Problem A:
In the article on the Q-Cells stem cell therapy, reproduce the passage between "Their nonstop shivering" and "paralysis in humans.", inclusive.
Problem B:
According to the article on the Q-Cells stem cell therapy, what causes the nonstop shivering and seizures in the mice?
Problem C:
Continue the article on the Q-Cells stem cell therapy from the point where it ends.

Tag Archives: Q-cells

Researchers plan trial for Lou Gehrig’s disease therapy

By Brooke Adams, The Salt Lake Tribune

The mice at the top of a column of stacked plastic bins at Q Therapeutics are shivering so hard they seem to be jumping.

Their nonstop shivering and seizures are caused by a genetic defect that robs the mice of the crucial myelin sheath that surrounds nerve cells and helps them send signals. Because of the defect, the mice are soon paralyzed and die prematurely.

It is a related problem — loss of this myelin sheath — that in humans causes the progressive loss of function in multiple sclerosis and several other diseases that can cause paralysis in humans.

And that’s why what has happened to the mice is so promising: After being treated with an adult stem cell therapy developed at Q Therapeutics, they are no longer shivering.

The product, called Q-Cells, also may be applicable to such neurodegenerative diseases as Parkinson’s, Alzheimer’s and amyotrophic lateral sclerosis, or ALS — better known as Lou Gehrig’s disease.

Information shown:
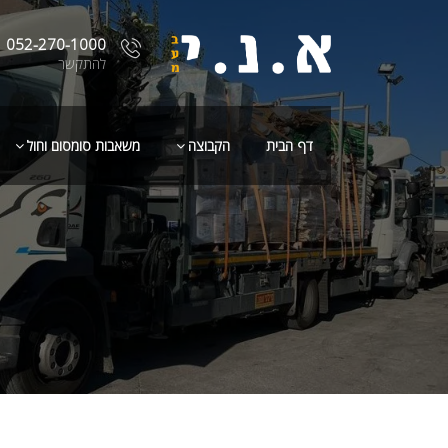
052-270-1000
להתקשר
דף הבית
הקבוצה
משאבות סומסום וחול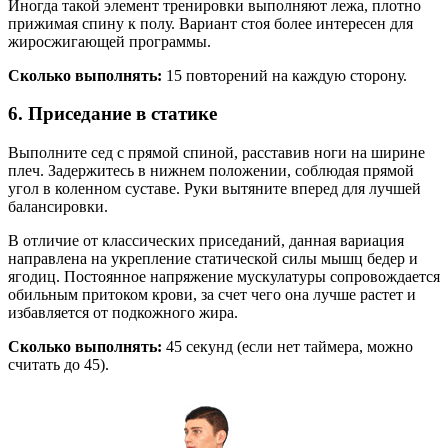
Иногда такой элемент тренировки выполняют лежа, плотно
прижимая спину к полу. Вариант стоя более интересен для
жиросжигающей программы.
Сколько выполнять:
15 повторений на каждую сторону.
6. Приседание в статике
Выполните сед с прямой спиной, расставив ноги на ширине
плеч. Задержитесь в нижнем положении, соблюдая прямой
угол в коленном суставе. Руки вытяните вперед для лучшей
балансировки.
В отличие от классических приседаний, данная вариация
направлена на укрепление статической силы мышц бедер и
ягодиц. Постоянное напряжение мускулатуры сопровождается
обильным притоком крови, за счет чего она лучше растет и
избавляется от подкожного жира.
Сколько выполнять:
45 секунд (если нет таймера, можно
считать до 45).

Answer section A:
Their nonstop shivering and seizures are caused by a genetic defect that robs the mice of the crucial myelin sheath that surrounds nerve cells and helps them send signals. Because of the defect, the mice are soon paralyzed and die prematurely.

It is a related problem — loss of this myelin sheath — that in humans causes the progressive loss of function in multiple sclerosis and several other diseases that can cause paralysis in humans.

Answer section B:
A genetic defect that robs the mice of the myelin sheath surrounding their nerve cells.

Answer section C:
Now, the National Institutes of Health have awarded a $5 million grant to Q Therapeutics, the University of Utah’s Cell Therapy Facility and Johns Hopkins University School of Medicine, which as a team has had success in animal models of ALS.

The funding will help support work needed to get permission from the Food and Drug Administration to start human clinical trials at Johns Hopkins. If efforts to raise additional funds are successful, those trials would begin next year.

“This type of therapy can bring about a major change in modern health care,” said Deborah Eppstein, CEO of Q Therapeutics. “It’s not just a little step. It’s a pole vault change, a going to the moon change.”